## YOUR TASK:
In the entries below, find each line with the word "conservative" and pull it out.

(Page images and extracted text)
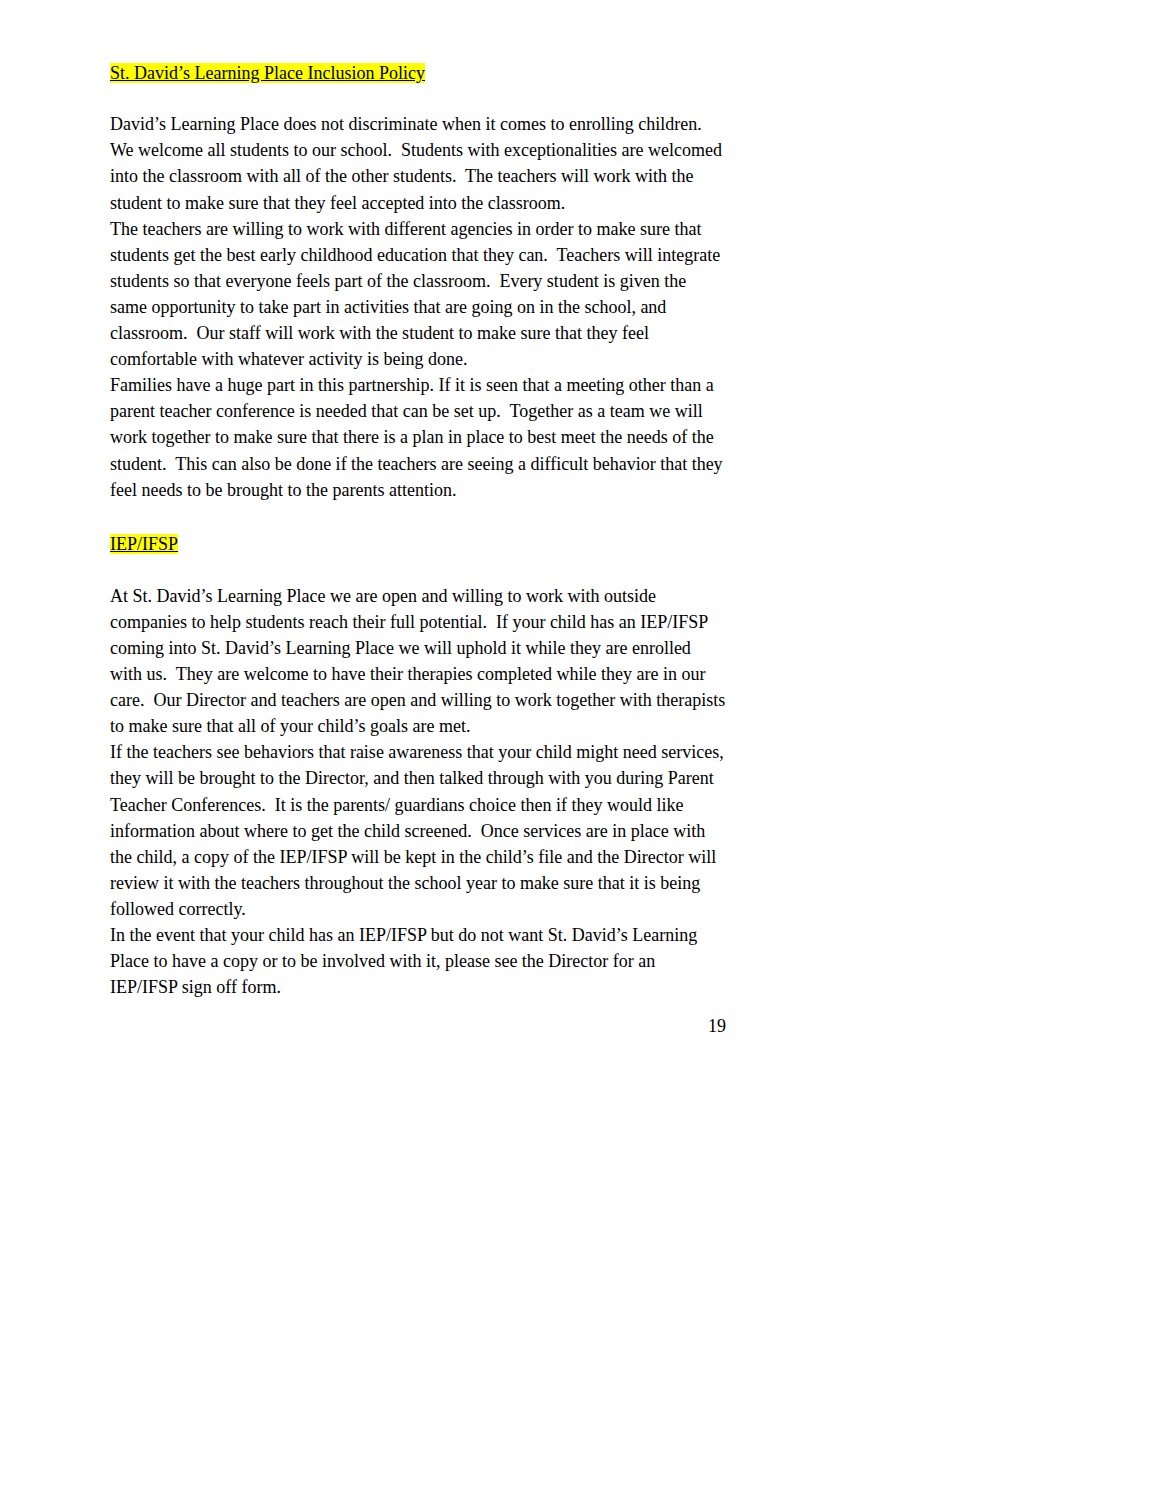St. David’s Learning Place Inclusion Policy
David’s Learning Place does not discriminate when it comes to enrolling children. We welcome all students to our school. Students with exceptionalities are welcomed into the classroom with all of the other students. The teachers will work with the student to make sure that they feel accepted into the classroom.
The teachers are willing to work with different agencies in order to make sure that students get the best early childhood education that they can. Teachers will integrate students so that everyone feels part of the classroom. Every student is given the same opportunity to take part in activities that are going on in the school, and classroom. Our staff will work with the student to make sure that they feel comfortable with whatever activity is being done.
Families have a huge part in this partnership. If it is seen that a meeting other than a parent teacher conference is needed that can be set up. Together as a team we will work together to make sure that there is a plan in place to best meet the needs of the student. This can also be done if the teachers are seeing a difficult behavior that they feel needs to be brought to the parents attention.
IEP/IFSP
At St. David’s Learning Place we are open and willing to work with outside companies to help students reach their full potential. If your child has an IEP/IFSP coming into St. David’s Learning Place we will uphold it while they are enrolled with us. They are welcome to have their therapies completed while they are in our care. Our Director and teachers are open and willing to work together with therapists to make sure that all of your child’s goals are met.
If the teachers see behaviors that raise awareness that your child might need services, they will be brought to the Director, and then talked through with you during Parent Teacher Conferences. It is the parents/ guardians choice then if they would like information about where to get the child screened. Once services are in place with the child, a copy of the IEP/IFSP will be kept in the child’s file and the Director will review it with the teachers throughout the school year to make sure that it is being followed correctly.
In the event that your child has an IEP/IFSP but do not want St. David’s Learning Place to have a copy or to be involved with it, please see the Director for an IEP/IFSP sign off form.
19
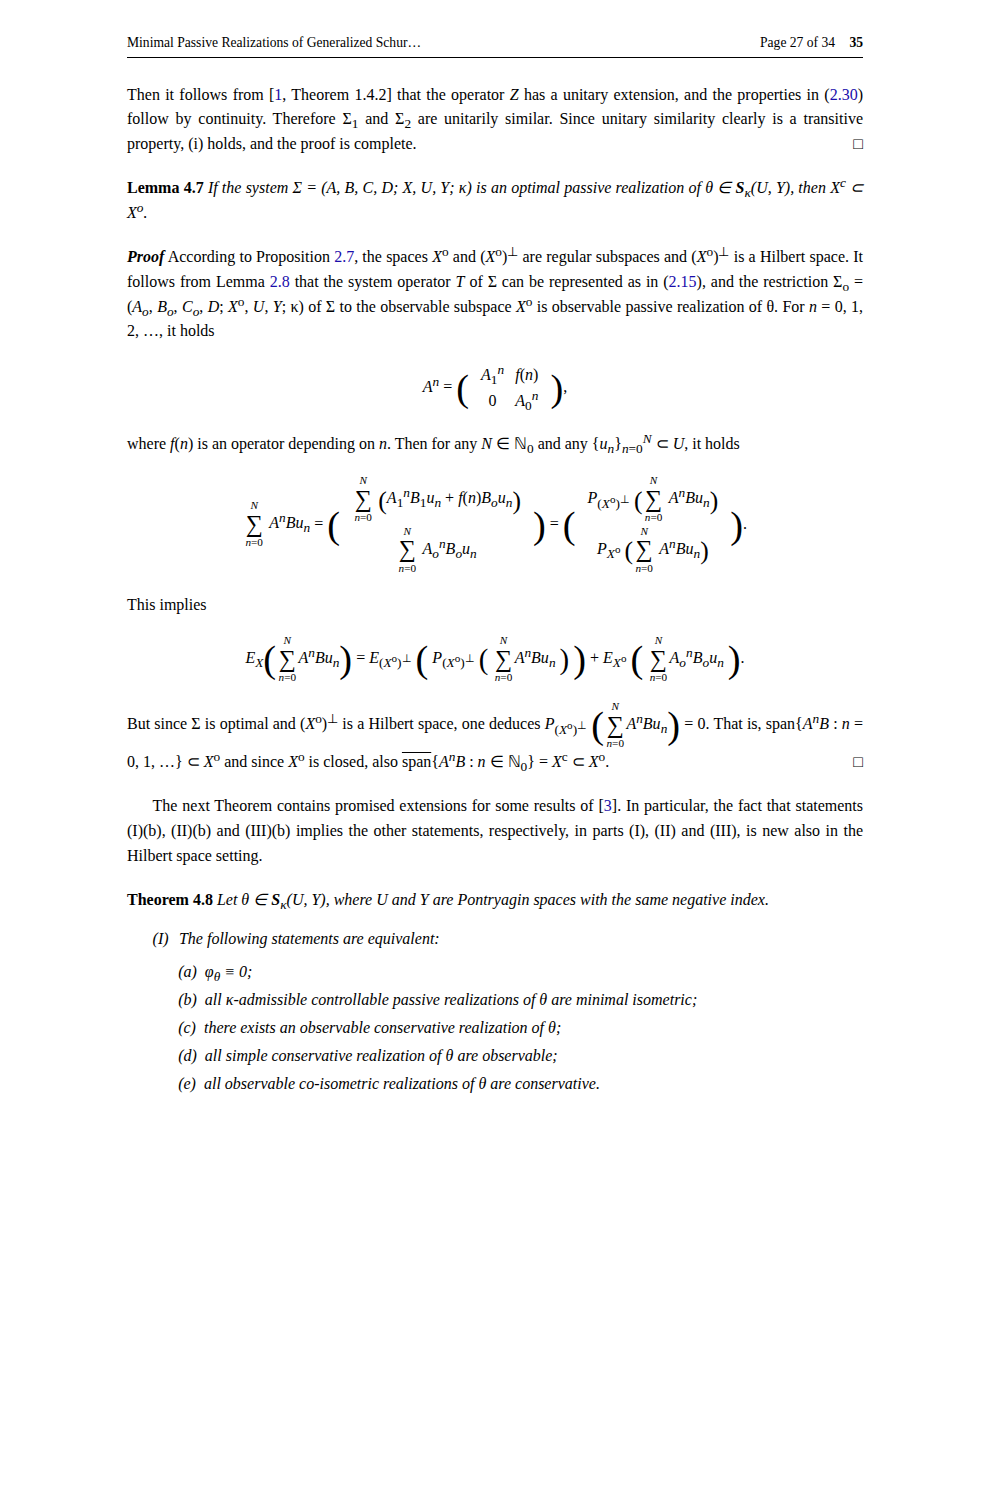Minimal Passive Realizations of Generalized Schur… Page 27 of 34 35
Then it follows from [1, Theorem 1.4.2] that the operator Z has a unitary extension, and the properties in (2.30) follow by continuity. Therefore Σ1 and Σ2 are unitarily similar. Since unitary similarity clearly is a transitive property, (i) holds, and the proof is complete. □
Lemma 4.7 If the system Σ = (A, B, C, D; X, U, Y; κ) is an optimal passive realization of θ ∈ Sκ(U, Y), then Xc ⊂ Xo.
Proof According to Proposition 2.7, the spaces Xo and (Xo)⊥ are regular subspaces and (Xo)⊥ is a Hilbert space. It follows from Lemma 2.8 that the system operator T of Σ can be represented as in (2.15), and the restriction Σo = (Ao, Bo, Co, D; Xo, U, Y; κ) of Σ to the observable subspace Xo is observable passive realization of θ. For n = 0, 1, 2, …, it holds
An = (
| A 1 n | f ( n ) |
| 0 | A 0 n |
),
where f(n) is an operator depending on n. Then for any N ∈ ℕ0 and any {un}n=0N ⊂ U, it holds
N∑n=0 AnBun = (
| N ∑ n =0 ( A 1 n B 1 u n + f ( n ) B o u n ) |
| N ∑ n =0 A o n B o u n |
) = (
| P ( X o ) ⊥ ( N ∑ n =0 A n Bu n ) |
| P X o ( N ∑ n =0 A n Bu n ) |
).
This implies
EX(N∑n=0 AnBun) = E(Xo)⊥ ( P(Xo)⊥ ( N∑n=0 AnBun ) ) + EXo ( N∑n=0 AonBoun ).
But since Σ is optimal and (Xo)⊥ is a Hilbert space, one deduces P(Xo)⊥ (N∑n=0 AnBun) = 0. That is, span{AnB : n = 0, 1, …} ⊂ Xo and since Xo is closed, also span{AnB : n ∈ ℕ0} = Xc ⊂ Xo. □
The next Theorem contains promised extensions for some results of [3]. In particular, the fact that statements (I)(b), (II)(b) and (III)(b) implies the other statements, respectively, in parts (I), (II) and (III), is new also in the Hilbert space setting.
Theorem 4.8 Let θ ∈ Sκ(U, Y), where U and Y are Pontryagin spaces with the same negative index.
(I) The following statements are equivalent:
(a) φθ ≡ 0;
(b) all κ-admissible controllable passive realizations of θ are minimal isometric;
(c) there exists an observable conservative realization of θ;
(d) all simple conservative realization of θ are observable;
(e) all observable co-isometric realizations of θ are conservative.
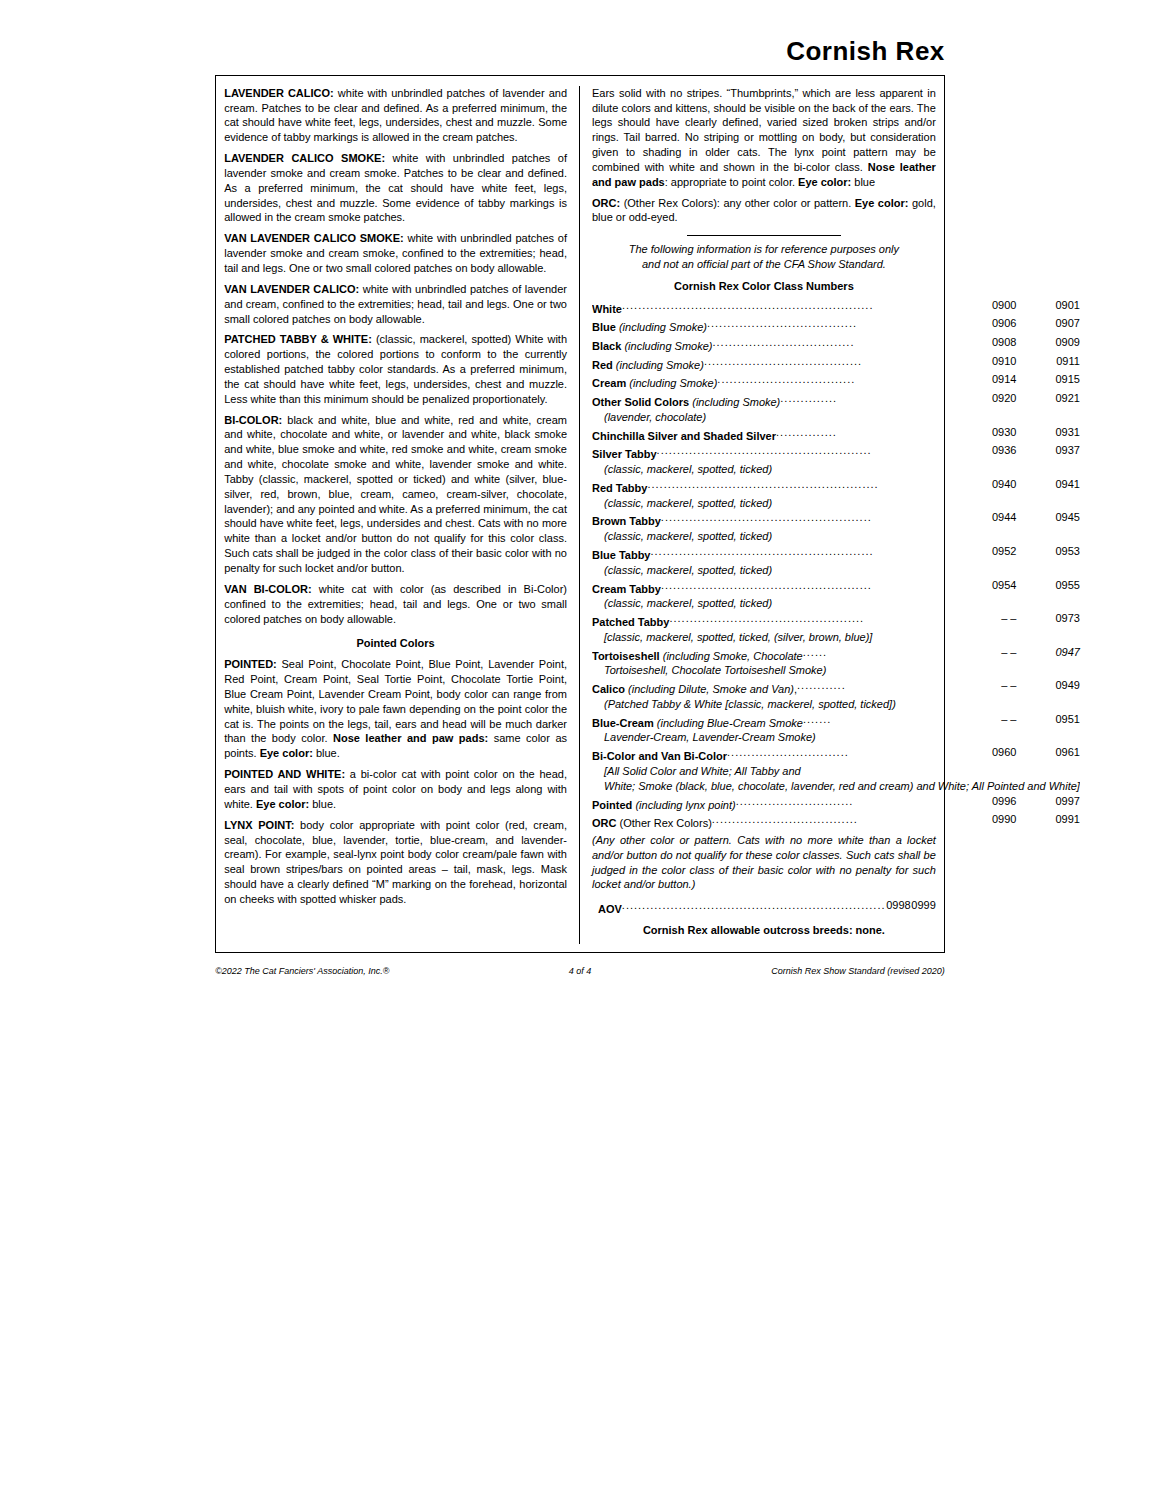Cornish Rex
LAVENDER CALICO: white with unbrindled patches of lavender and cream. Patches to be clear and defined. As a preferred minimum, the cat should have white feet, legs, undersides, chest and muzzle. Some evidence of tabby markings is allowed in the cream patches.
LAVENDER CALICO SMOKE: white with unbrindled patches of lavender smoke and cream smoke. Patches to be clear and defined. As a preferred minimum, the cat should have white feet, legs, undersides, chest and muzzle. Some evidence of tabby markings is allowed in the cream smoke patches.
VAN LAVENDER CALICO SMOKE: white with unbrindled patches of lavender smoke and cream smoke, confined to the extremities; head, tail and legs. One or two small colored patches on body allowable.
VAN LAVENDER CALICO: white with unbrindled patches of lavender and cream, confined to the extremities; head, tail and legs. One or two small colored patches on body allowable.
PATCHED TABBY & WHITE: (classic, mackerel, spotted) White with colored portions, the colored portions to conform to the currently established patched tabby color standards. As a preferred minimum, the cat should have white feet, legs, undersides, chest and muzzle. Less white than this minimum should be penalized proportionately.
BI-COLOR: black and white, blue and white, red and white, cream and white, chocolate and white, or lavender and white, black smoke and white, blue smoke and white, red smoke and white, cream smoke and white, chocolate smoke and white, lavender smoke and white. Tabby (classic, mackerel, spotted or ticked) and white (silver, blue-silver, red, brown, blue, cream, cameo, cream-silver, chocolate, lavender); and any pointed and white. As a preferred minimum, the cat should have white feet, legs, undersides and chest. Cats with no more white than a locket and/or button do not qualify for this color class. Such cats shall be judged in the color class of their basic color with no penalty for such locket and/or button.
VAN BI-COLOR: white cat with color (as described in Bi-Color) confined to the extremities; head, tail and legs. One or two small colored patches on body allowable.
Pointed Colors
POINTED: Seal Point, Chocolate Point, Blue Point, Lavender Point, Red Point, Cream Point, Seal Tortie Point, Chocolate Tortie Point, Blue Cream Point, Lavender Cream Point, body color can range from white, bluish white, ivory to pale fawn depending on the point color the cat is. The points on the legs, tail, ears and head will be much darker than the body color. Nose leather and paw pads: same color as points. Eye color: blue.
POINTED AND WHITE: a bi-color cat with point color on the head, ears and tail with spots of point color on body and legs along with white. Eye color: blue.
LYNX POINT: body color appropriate with point color (red, cream, seal, chocolate, blue, lavender, tortie, blue-cream, and lavender-cream). For example, seal-lynx point body color cream/pale fawn with seal brown stripes/bars on pointed areas – tail, mask, legs. Mask should have a clearly defined “M” marking on the forehead, horizontal on cheeks with spotted whisker pads.
Ears solid with no stripes. “Thumbprints,” which are less apparent in dilute colors and kittens, should be visible on the back of the ears. The legs should have clearly defined, varied sized broken strips and/or rings. Tail barred. No striping or mottling on body, but consideration given to shading in older cats. The lynx point pattern may be combined with white and shown in the bi-color class. Nose leather and paw pads: appropriate to point color. Eye color: blue
ORC: (Other Rex Colors): any other color or pattern. Eye color: gold, blue or odd-eyed.
The following information is for reference purposes only
and not an official part of the CFA Show Standard.
Cornish Rex Color Class Numbers
| White .............................................................. | 0900 | 0901 |
| Blue (including Smoke) ..................................... | 0906 | 0907 |
| Black (including Smoke) ................................... | 0908 | 0909 |
| Red (including Smoke) ....................................... | 0910 | 0911 |
| Cream (including Smoke) .................................. | 0914 | 0915 |
| Other Solid Colors (including Smoke) .............. | 0920 | 0921 |
| (lavender, chocolate) |
| Chinchilla Silver and Shaded Silver ............... | 0930 | 0931 |
| Silver Tabby ..................................................... | 0936 | 0937 |
| (classic, mackerel, spotted, ticked) |
| Red Tabby ......................................................... | 0940 | 0941 |
| (classic, mackerel, spotted, ticked) |
| Brown Tabby .................................................... | 0944 | 0945 |
| (classic, mackerel, spotted, ticked) |
| Blue Tabby ....................................................... | 0952 | 0953 |
| (classic, mackerel, spotted, ticked) |
| Cream Tabby .................................................... | 0954 | 0955 |
| (classic, mackerel, spotted, ticked) |
| Patched Tabby ................................................ | – – | 0973 |
| [classic, mackerel, spotted, ticked, (silver, brown, blue)] |
| Tortoiseshell (including Smoke, Chocolate ...... | – – | 0947 |
| Tortoiseshell, Chocolate Tortoiseshell Smoke) |
| Calico (including Dilute, Smoke and Van) , ............ | – – | 0949 |
| (Patched Tabby & White [classic, mackerel, spotted, ticked]) |
| Blue-Cream (including Blue-Cream Smoke ....... | – – | 0951 |
| Lavender-Cream, Lavender-Cream Smoke) |
| Bi-Color and Van Bi-Color .............................. | 0960 | 0961 |
| [All Solid Color and White; All Tabby and White; Smoke (black, blue, chocolate, lavender, red and cream) and White; All Pointed and White] |
| Pointed (including lynx point) ............................. | 0996 | 0997 |
| ORC (Other Rex Colors) .................................... | 0990 | 0991 |
(Any other color or pattern. Cats with no more white than a locket and/or button do not qualify for these color classes. Such cats shall be judged in the color class of their basic color with no penalty for such locket and/or button.)
| AOV ................................................................. | 0998 | 0999 |
Cornish Rex allowable outcross breeds: none.
©2022 The Cat Fanciers' Association, Inc.®
4 of 4
Cornish Rex Show Standard (revised 2020)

## EXERCISE RESULT:
(c) there exists an observable conservative realization of θ;
(d) all simple conservative realization of θ are observable;
(e) all observable co-isometric realizations of θ are conservative.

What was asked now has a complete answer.